I'm just venting....getting a lot of pressure from the wife, its hard to explain when I convinced her we would be spending about the same amount. Maybe I'm doing something wrong?


----------



## Liz (Sep 27, 2010)

Have you looked at Creston Valley Meats

Here are just a few items from their website.

Emu / Ostrich Heads .60 CENTS A POUND
Emu and ostrich heads whole. This is a limited supply so I may not always have them. Please put the number of boxes you want in the order box.

OSTRICH OR EMU LUNG & TRACHEA .75 PER POUND
Whole ostrich or emu lungs with the trachea attached. Sold only by the box. each box is about 10 pounds. Please put the number of boxes you want in...

Ostrich/Emu Frames
Ostrich Frames - back frame of ostrich , $.75 lb. Order by the box.

PIG EARS .50 cents per pound
Pig ears. Sold by the box only. Each box is from 3 pounds to 10 pounds. Very limited supply. Please put the number of boxes you want in the order box.

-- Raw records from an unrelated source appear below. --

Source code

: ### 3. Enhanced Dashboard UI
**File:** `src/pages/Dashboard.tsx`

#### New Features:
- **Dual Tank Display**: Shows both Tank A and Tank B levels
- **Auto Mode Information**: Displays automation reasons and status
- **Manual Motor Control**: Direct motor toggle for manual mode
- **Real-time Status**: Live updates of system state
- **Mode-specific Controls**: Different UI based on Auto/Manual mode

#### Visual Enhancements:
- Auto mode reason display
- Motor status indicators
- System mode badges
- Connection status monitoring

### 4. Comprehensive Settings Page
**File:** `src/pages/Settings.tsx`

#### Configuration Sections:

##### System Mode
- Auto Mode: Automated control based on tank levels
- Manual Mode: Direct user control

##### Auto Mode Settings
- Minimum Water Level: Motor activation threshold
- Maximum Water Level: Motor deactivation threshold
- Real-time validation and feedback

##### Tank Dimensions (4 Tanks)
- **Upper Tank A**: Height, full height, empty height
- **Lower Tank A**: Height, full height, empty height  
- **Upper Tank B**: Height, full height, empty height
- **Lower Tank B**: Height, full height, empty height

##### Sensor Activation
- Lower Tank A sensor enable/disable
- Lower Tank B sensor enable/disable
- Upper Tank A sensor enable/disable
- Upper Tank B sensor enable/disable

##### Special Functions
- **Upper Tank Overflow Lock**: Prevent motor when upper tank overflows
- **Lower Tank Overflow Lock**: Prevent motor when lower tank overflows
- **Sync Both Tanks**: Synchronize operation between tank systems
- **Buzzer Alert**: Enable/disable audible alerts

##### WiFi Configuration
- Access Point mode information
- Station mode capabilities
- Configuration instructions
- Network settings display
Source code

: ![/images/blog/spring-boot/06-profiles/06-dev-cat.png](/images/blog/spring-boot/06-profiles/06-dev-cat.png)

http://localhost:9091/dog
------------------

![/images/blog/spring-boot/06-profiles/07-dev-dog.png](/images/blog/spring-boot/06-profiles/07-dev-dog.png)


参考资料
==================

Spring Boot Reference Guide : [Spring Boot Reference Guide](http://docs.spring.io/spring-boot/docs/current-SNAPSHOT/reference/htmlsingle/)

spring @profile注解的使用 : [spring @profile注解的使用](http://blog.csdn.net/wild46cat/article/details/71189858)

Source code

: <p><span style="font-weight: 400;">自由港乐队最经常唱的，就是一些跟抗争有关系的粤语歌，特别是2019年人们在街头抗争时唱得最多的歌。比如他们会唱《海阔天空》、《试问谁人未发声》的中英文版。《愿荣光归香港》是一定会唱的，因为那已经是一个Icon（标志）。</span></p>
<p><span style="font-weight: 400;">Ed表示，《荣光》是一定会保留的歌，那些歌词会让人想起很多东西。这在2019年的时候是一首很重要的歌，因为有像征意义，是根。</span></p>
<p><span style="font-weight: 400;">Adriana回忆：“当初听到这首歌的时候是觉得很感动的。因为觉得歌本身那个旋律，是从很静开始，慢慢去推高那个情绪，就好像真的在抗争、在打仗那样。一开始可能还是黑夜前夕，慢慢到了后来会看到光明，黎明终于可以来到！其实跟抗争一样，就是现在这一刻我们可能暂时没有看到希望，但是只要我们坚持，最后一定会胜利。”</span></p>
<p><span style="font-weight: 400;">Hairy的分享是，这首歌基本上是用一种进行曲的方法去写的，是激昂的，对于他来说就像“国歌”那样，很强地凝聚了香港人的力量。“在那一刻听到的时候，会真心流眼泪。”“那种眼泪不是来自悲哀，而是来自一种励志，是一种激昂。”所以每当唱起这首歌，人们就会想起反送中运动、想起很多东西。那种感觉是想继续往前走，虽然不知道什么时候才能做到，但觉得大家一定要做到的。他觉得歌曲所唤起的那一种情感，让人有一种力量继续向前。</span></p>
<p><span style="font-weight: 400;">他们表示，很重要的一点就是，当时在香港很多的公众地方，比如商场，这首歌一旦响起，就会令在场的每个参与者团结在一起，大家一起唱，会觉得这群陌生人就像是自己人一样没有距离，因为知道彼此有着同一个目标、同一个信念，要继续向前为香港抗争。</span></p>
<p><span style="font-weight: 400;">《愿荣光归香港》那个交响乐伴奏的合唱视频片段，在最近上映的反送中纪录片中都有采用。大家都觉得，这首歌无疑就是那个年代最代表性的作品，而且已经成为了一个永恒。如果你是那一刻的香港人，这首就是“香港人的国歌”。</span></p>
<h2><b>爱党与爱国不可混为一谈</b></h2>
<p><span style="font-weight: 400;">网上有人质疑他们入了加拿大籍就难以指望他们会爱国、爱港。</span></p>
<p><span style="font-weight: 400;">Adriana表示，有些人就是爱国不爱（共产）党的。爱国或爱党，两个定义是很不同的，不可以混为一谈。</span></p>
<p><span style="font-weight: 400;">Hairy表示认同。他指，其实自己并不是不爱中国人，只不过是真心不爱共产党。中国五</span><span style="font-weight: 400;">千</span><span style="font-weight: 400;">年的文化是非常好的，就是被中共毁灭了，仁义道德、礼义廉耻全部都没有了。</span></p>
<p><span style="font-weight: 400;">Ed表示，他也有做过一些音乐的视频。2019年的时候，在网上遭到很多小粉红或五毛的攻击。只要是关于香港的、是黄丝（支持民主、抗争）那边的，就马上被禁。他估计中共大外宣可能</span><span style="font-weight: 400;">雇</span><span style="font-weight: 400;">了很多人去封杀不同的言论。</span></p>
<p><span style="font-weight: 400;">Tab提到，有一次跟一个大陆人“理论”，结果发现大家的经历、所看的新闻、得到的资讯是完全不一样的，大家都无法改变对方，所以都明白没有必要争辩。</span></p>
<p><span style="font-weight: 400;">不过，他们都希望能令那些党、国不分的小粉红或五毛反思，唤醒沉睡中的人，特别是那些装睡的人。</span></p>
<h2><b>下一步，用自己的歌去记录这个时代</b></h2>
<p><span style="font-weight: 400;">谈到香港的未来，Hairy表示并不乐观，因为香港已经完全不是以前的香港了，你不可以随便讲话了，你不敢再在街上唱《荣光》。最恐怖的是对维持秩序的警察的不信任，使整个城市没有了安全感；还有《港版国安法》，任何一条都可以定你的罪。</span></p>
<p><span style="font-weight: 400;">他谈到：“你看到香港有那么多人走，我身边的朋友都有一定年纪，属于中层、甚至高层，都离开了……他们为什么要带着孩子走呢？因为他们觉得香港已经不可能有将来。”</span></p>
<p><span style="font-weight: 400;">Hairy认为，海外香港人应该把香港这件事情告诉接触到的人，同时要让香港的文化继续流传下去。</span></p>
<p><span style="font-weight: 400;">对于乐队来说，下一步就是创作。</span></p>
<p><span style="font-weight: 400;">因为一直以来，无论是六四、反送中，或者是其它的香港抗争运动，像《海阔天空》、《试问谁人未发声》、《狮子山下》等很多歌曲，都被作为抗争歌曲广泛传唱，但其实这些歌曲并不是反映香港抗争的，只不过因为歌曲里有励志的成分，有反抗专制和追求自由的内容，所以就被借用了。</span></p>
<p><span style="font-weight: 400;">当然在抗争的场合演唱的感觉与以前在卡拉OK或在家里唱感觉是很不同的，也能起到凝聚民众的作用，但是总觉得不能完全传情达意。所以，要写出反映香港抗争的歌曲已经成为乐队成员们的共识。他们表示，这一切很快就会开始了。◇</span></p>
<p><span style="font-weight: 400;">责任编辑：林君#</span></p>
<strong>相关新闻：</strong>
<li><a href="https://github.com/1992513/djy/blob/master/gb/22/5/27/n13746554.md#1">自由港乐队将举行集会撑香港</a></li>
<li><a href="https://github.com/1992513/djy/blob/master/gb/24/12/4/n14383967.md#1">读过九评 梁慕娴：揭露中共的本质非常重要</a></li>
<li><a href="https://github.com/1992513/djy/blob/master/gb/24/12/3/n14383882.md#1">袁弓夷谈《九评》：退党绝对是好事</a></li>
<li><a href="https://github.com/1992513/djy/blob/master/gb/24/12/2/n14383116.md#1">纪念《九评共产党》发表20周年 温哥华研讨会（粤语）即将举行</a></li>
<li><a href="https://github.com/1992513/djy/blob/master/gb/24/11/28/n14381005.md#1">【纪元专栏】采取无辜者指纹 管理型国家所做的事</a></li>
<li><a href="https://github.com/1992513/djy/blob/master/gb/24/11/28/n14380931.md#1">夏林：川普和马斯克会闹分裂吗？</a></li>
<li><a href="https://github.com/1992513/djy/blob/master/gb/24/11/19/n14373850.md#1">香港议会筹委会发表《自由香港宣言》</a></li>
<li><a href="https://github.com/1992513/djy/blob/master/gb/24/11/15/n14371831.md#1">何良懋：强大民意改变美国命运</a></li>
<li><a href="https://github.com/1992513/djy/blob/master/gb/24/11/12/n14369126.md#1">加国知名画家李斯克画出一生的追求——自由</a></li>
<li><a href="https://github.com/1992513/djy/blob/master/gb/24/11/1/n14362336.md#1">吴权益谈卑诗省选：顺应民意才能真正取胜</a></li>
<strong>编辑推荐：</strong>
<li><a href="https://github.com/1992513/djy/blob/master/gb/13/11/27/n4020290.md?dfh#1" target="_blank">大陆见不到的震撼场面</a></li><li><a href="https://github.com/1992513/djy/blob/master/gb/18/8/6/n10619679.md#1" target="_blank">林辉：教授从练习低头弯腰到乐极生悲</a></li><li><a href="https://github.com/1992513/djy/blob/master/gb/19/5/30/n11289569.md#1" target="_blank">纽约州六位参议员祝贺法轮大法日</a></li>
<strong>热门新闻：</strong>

Pig Feet .35 cents a pound
Pig Feet packed in 15-25 pound boxes. These are sold by the box. Please put the number of boxes you want in the order box.

PIG HEADS .50 CENTS PER POUND
Pig heads. These are all meat, no meat taken off. They have the ears and all. a meal for days. We shoot the pigs so we can't use them for sausage....

They have different things every month and deliver up and down the I5 corridor. My mom orders from them for her sheltie and then buys chicken and pork at regular stores.


----------



## BeagleCountry (Jan 20, 2012)

Buying in bulk is usually the cheapest. A google search for "wholesale meat san francisco" shows several companies in San Francisco as well as some near Oakland. Request a price list from each company. Look at the weekly online sales ads for grocery stores and walmart. Visit markets in the less affluent minority neighborhoods where off cuts and organs are frequently sold. Decide on a basic menu of chicken, turkey, beef, and pork to determine the overall cost. Chicken quarters or whole chicken and beef/pork hearts are usually cost effective. Then, shop for a freezer on Craigs List, local newspaper or Lowes which often has holiday sales.


----------



## Pit4Life (Jun 2, 2012)

Just checked out creston and I see a lot of stuff under $1/lb which looks great. I do need to find a freezer asap to take advantage of it. 

I have called a few meat only places and have found majority is $1/lb. I'm not giving up, I thank you all a lot gor keeping the spirit up!


----------



## Pit4Life (Jun 2, 2012)

Question. Does it matter what part of the pig we use? Because I see pig heads for very very cheap! And they usually have a lot of meat so I could use all that meat and buy bones that are also really cheap. Or pig feet. Just wondering if some parts are not as nutrient as others?


----------



## Liz (Sep 27, 2010)

They will eat a lot of bone off the head. Yes if I could get these at this price i definitley would feed them. My mom has purchased one for her sheltie and he ate off it for over a week, yes it went back in the fridge every day. He loved it and ate quite a bit of the bone. The lung is also great.Especially for the price.


----------